Lettre au prochain ministre de la Santé
L’urgentologue Alain Vadeboncoeur dit avoir rédigé l’ouvrage Prendre soin pour « stimuler cette volonté de changement qui devra nous inspirer si nous souhaitons réanimer » notre système de santé.
En le lisant, on se dit carrément que ce livre aurait pu s’intituler Lettre au prochain ministre de la Santé.
Car cet essai instructif se veut un mode d’emploi pour régler les nombreux ratés de notre réseau. Des problèmes qui, fait sagement remarquer l’auteur, « étaient déjà, et depuis longtemps, l’objet de réflexions ».
C’est en partie ce qui fait la force de ce livre (qui est le prolongement d’un précédent essai sur la santé, Privé de soins, paru en 2012). Alain Vadeboncoeur a eu trois décennies pour évaluer les problèmes de notre système.
Lorsque je l’ai interviewé pour la première fois, en 2001, alors que je couvrais la santé, il était coordonnateur des urgences de l’Institut de cardiologie de Montréal. Il avait aussi rejoint le comité d’experts du Centre de coordination national des urgences.
Il était déjà à la recherche de solutions.
L’autre grande qualité du livre, c’est qu’il est accessible.

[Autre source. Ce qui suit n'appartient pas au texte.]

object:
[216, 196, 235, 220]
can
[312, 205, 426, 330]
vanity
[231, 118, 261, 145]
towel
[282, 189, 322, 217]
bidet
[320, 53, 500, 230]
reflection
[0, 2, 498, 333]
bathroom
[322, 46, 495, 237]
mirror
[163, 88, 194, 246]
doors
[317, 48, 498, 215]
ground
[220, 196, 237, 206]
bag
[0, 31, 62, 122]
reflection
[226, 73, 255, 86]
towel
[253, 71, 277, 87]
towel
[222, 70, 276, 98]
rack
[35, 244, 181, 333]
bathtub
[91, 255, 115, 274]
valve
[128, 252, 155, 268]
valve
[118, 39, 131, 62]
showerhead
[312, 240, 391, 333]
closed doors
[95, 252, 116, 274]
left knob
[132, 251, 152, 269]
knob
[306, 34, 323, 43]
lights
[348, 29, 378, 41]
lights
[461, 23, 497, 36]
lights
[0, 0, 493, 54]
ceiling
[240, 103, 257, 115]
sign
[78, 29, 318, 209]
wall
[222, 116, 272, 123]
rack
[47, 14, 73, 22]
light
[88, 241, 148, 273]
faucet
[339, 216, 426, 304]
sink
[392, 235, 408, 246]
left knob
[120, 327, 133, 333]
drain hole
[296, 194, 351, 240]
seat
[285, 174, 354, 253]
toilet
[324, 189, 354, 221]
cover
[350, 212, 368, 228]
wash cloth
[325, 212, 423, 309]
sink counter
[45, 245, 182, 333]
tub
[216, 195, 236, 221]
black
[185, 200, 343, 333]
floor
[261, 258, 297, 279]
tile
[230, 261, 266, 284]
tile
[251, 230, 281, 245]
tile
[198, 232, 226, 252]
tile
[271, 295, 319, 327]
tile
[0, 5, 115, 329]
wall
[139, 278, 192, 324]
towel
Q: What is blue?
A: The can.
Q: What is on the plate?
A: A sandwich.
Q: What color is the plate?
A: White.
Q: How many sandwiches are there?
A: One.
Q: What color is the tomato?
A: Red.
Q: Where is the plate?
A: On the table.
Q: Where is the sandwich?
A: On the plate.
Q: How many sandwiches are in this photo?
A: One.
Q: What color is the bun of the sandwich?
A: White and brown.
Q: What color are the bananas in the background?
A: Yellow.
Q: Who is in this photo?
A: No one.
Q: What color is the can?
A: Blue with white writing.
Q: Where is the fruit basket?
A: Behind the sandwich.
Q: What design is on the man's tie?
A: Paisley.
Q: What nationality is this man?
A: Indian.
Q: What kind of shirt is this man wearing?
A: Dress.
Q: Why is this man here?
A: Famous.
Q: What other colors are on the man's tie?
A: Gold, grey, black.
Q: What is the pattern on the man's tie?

Jamais technique, ce petit essai est destiné à un large public.
Prendre soin est composé d’une vingtaine de chapitres, qui représentent chacun un échec du système, généralement raconté au moyen d’une anecdote mettant en scène un patient en chair et en os.
Un exemple : Patricia, une aînée qui reçoit des soins à domicile. Elle se retrouve aux urgences lorsque son état se détériore « en raison de manque de personnel à domicile ». Et quelques semaines plus tard, on doit la placer dans un CHSLD.
À ce sujet, la mauvaise coordination des soins et services offerts aux personnes âgées fragiles toujours à domicile est montrée du doigt par Alain Vadeboncoeur, tout comme l’hospitalocentrisme et ses effets pervers.
Un autre exemple : Pierre, qui rencontre l’auteur pour qu’il évalue ses problèmes cardiaques, mais dont l’examen doit être repoussé parce que les notes médicales d’autres établissements de santé ne sont pas encore accessibles. « Nous sommes toujours en attente du fax », écrit le médecin, qui raconte cette histoire en déplorant l’absence d’un dossier médical unique pour diffuser les informations sur les patients dans tout le réseau.
En 2022, c’est une situation aussi scandaleuse qu’incompréhensible. Et en santé, c’est loin d’être la seule…
Par ailleurs, aucun tabou n’est mis de côté par l’auteur, qui parle même d’erreurs médicales, de surmédication et du salaire des médecins (il voudrait le voir baisser pour en embaucher davantage, comme en Europe).
Vous aurez compris qu’on ne nage pas dans les théories abstraites ici. On est sur le plancher des vaches. Alain Vadeboncoeur rappelle d’ailleurs à quel point il est « essentiel d’écouter les gens du terrain » pour résoudre les problèmes.
Médecin engagé, il aborde son sujet avec une nuance humaniste et un optimisme indéfectible. C’est aussi ce qui fait la force de son ouvrage.
« Aucune entreprise n’est portée par autant de gens dévoués qui s’identifient à une telle mission pétrie d’humanité, soit celle de soigner », écrit-il en parlant du système de santé. Il suggère de les mobiliser, de s’inspirer d’eux et de leur donner les moyens de transformer leur milieu.
Nos décideurs, qui se questionnent sur les remèdes à administrer à ce système, auraient tort de perdre ça de vue. Et tort, aussi, de passer à côté de ce livre.
Extrait
« Je ne changerais de métier pour rien au monde, mais je ne suis pas naïf : même si je suis persuadé que la majorité de ce qui se fait dans le système de santé comprend beaucoup plus de positif que de négatif, je vois les problèmes comme tout le monde. Je les vis comme soignant ou en accompagnant des proches malades, je comprends ceux qui critiquent le système et je suis déçu de voir que nous nous éloignons souvent, pour une foule de raisons complexes, des approches qui permettent les meilleurs soins — cela, malgré la bonne volonté des soignants. »
Qui est Alain Vadeboncoeur ?
Urgentologue, ex-chef du département de médecine d’urgence de l’Institut de cardiologie de Montréal et professeur titulaire à l’Université de Montréal, il est aussi chroniqueur au magazine L’actualité, ainsi que l’auteur de plusieurs essais.
Alexandre Sirois, La Presse, 2 octobre 2022.